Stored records
* * *

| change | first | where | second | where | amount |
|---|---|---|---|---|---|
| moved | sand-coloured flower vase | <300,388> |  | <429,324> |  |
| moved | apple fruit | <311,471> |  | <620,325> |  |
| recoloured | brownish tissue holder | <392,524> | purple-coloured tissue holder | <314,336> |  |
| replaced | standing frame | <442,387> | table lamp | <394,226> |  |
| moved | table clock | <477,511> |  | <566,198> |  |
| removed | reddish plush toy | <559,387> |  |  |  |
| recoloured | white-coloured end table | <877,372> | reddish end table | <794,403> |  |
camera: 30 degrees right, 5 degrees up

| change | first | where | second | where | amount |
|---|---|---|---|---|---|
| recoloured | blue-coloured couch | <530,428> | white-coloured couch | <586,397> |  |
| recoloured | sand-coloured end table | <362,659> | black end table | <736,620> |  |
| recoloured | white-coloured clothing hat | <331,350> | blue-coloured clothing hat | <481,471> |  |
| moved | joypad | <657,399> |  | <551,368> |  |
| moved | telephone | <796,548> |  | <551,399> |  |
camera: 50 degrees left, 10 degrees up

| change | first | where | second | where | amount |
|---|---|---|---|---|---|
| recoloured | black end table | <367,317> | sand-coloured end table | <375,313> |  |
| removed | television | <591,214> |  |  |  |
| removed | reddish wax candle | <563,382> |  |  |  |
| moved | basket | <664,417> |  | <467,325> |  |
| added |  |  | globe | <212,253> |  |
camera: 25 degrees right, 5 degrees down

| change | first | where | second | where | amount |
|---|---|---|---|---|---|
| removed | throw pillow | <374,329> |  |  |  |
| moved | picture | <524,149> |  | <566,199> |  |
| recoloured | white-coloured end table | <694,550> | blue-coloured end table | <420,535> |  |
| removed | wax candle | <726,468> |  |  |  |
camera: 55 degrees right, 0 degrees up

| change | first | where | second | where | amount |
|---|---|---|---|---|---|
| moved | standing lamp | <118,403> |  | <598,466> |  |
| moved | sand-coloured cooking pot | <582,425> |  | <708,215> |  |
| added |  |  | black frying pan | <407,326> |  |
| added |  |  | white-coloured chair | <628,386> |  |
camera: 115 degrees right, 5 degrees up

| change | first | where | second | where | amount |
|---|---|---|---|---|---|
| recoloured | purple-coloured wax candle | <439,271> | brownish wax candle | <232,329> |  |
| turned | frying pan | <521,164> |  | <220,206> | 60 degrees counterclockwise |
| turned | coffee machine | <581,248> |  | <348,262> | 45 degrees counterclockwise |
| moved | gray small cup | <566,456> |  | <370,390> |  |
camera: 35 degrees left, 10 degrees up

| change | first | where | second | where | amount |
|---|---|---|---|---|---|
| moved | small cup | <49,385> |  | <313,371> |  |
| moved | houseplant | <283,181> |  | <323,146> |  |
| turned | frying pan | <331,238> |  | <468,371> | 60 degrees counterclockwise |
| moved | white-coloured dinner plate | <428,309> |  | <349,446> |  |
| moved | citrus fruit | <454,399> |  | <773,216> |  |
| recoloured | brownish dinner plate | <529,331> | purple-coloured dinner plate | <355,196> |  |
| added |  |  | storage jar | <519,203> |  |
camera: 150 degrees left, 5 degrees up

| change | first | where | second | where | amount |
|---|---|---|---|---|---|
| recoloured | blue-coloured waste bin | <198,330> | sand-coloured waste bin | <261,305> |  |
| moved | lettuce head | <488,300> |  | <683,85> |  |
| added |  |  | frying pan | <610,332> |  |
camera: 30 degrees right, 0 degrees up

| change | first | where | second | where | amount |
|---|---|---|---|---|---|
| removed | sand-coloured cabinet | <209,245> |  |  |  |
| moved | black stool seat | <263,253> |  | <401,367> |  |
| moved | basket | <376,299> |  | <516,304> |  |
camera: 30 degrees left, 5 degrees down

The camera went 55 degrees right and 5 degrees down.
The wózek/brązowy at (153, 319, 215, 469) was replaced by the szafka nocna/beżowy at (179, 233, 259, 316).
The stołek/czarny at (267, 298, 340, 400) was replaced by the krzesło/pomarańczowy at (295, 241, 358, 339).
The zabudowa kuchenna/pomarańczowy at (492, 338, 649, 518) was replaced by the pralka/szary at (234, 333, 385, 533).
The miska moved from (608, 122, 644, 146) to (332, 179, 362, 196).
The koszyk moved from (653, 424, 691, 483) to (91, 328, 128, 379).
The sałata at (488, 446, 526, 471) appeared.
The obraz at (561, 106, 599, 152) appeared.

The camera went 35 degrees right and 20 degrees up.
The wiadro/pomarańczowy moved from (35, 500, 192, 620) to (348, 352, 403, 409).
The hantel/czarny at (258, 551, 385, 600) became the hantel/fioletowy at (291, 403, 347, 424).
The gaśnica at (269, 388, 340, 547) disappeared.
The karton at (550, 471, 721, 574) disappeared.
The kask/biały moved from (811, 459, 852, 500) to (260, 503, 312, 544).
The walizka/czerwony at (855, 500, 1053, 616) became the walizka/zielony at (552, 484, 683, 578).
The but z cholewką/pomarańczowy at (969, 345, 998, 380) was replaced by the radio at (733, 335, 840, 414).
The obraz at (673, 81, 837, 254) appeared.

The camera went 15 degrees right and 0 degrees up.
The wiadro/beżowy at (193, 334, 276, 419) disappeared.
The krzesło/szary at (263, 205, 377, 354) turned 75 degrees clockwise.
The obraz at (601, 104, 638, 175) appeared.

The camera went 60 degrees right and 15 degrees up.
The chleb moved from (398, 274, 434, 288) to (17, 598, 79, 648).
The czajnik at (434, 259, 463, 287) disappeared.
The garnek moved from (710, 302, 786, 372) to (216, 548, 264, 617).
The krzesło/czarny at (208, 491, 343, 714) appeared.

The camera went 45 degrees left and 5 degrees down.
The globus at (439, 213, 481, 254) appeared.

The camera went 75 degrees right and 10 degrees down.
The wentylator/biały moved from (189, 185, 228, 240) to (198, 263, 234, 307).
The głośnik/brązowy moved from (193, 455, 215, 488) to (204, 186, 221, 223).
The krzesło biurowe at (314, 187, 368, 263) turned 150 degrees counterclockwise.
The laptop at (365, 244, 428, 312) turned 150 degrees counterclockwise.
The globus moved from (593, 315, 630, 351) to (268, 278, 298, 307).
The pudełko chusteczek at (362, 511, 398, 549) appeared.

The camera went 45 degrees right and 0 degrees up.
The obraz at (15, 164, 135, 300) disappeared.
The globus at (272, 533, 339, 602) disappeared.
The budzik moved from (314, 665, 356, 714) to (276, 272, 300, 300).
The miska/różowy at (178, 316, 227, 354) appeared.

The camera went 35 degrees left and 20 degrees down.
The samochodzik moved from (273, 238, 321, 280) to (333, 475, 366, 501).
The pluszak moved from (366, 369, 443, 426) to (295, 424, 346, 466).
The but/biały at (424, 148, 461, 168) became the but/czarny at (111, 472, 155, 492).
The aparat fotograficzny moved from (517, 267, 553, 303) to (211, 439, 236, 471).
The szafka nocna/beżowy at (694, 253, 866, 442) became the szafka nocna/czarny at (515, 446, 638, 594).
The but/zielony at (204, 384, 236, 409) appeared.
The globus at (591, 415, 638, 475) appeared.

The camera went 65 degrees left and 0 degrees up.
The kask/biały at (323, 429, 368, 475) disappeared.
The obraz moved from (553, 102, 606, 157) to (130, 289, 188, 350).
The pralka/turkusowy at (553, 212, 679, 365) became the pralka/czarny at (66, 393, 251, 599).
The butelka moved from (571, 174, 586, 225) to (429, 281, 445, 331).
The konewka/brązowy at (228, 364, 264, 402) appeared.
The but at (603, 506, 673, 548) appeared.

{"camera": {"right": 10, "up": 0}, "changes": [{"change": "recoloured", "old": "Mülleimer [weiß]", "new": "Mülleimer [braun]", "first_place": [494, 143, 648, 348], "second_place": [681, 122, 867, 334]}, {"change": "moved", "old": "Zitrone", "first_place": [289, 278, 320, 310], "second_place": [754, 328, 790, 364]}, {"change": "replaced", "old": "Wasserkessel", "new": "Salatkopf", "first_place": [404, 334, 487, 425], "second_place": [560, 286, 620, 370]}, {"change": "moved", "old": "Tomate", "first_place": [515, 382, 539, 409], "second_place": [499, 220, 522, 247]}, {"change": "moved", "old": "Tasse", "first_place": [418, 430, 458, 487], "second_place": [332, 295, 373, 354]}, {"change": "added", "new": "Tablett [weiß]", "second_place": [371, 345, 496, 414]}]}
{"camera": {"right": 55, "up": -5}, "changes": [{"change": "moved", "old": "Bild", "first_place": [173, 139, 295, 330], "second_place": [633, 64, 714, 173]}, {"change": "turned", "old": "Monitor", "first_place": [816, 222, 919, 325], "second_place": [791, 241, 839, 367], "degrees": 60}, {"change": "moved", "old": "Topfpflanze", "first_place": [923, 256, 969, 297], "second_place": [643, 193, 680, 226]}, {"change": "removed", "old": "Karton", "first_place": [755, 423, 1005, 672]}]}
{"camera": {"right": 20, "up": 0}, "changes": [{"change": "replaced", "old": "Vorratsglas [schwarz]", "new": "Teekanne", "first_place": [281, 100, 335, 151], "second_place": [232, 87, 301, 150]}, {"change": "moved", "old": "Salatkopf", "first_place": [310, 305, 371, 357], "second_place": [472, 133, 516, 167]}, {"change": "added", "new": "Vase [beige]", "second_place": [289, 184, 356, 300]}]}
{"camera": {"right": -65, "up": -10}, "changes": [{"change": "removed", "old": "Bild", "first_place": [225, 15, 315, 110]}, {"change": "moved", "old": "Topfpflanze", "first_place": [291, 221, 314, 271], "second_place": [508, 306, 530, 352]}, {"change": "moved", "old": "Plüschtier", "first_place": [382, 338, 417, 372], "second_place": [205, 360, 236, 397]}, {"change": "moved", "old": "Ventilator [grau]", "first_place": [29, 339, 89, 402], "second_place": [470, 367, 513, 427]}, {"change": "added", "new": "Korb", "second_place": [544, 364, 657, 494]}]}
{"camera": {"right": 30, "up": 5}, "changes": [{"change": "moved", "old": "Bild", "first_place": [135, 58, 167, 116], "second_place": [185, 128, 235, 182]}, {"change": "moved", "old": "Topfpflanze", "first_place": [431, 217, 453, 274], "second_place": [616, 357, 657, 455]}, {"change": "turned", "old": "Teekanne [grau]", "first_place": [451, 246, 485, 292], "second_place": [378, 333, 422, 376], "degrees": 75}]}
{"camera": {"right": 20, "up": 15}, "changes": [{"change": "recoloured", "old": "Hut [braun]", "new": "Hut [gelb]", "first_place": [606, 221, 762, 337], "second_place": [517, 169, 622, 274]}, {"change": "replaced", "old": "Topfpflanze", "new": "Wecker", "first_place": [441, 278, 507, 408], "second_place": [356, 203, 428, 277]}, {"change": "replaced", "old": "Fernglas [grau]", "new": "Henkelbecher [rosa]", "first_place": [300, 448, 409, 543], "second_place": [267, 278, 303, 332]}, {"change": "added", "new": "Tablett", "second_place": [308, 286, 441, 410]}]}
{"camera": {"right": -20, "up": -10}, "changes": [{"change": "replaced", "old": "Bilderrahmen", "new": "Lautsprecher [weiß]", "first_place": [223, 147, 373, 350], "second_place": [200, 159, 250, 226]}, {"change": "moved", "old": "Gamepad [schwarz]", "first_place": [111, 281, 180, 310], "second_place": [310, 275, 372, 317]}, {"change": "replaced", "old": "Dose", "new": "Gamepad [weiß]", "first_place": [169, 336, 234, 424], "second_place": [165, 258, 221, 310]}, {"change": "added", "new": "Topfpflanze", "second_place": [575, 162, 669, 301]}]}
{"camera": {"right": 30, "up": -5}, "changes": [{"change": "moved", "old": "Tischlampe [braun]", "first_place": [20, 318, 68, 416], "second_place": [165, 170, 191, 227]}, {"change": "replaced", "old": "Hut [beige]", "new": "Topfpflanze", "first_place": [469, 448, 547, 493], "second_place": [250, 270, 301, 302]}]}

* * *

• Task requirements
Using the records above, set down exactly the lines from the one with "sand-coloured flower vase" through the one with "table | <877,372>", inclusive, and nothing more.

• Task solution
| moved | sand-coloured flower vase | <300,388> |  | <429,324> |  |
| moved | apple fruit | <311,471> |  | <620,325> |  |
| recoloured | brownish tissue holder | <392,524> | purple-coloured tissue holder | <314,336> |  |
| replaced | standing frame | <442,387> | table lamp | <394,226> |  |
| moved | table clock | <477,511> |  | <566,198> |  |
| removed | reddish plush toy | <559,387> |  |  |  |
| recoloured | white-coloured end table | <877,372> | reddish end table | <794,403> |  |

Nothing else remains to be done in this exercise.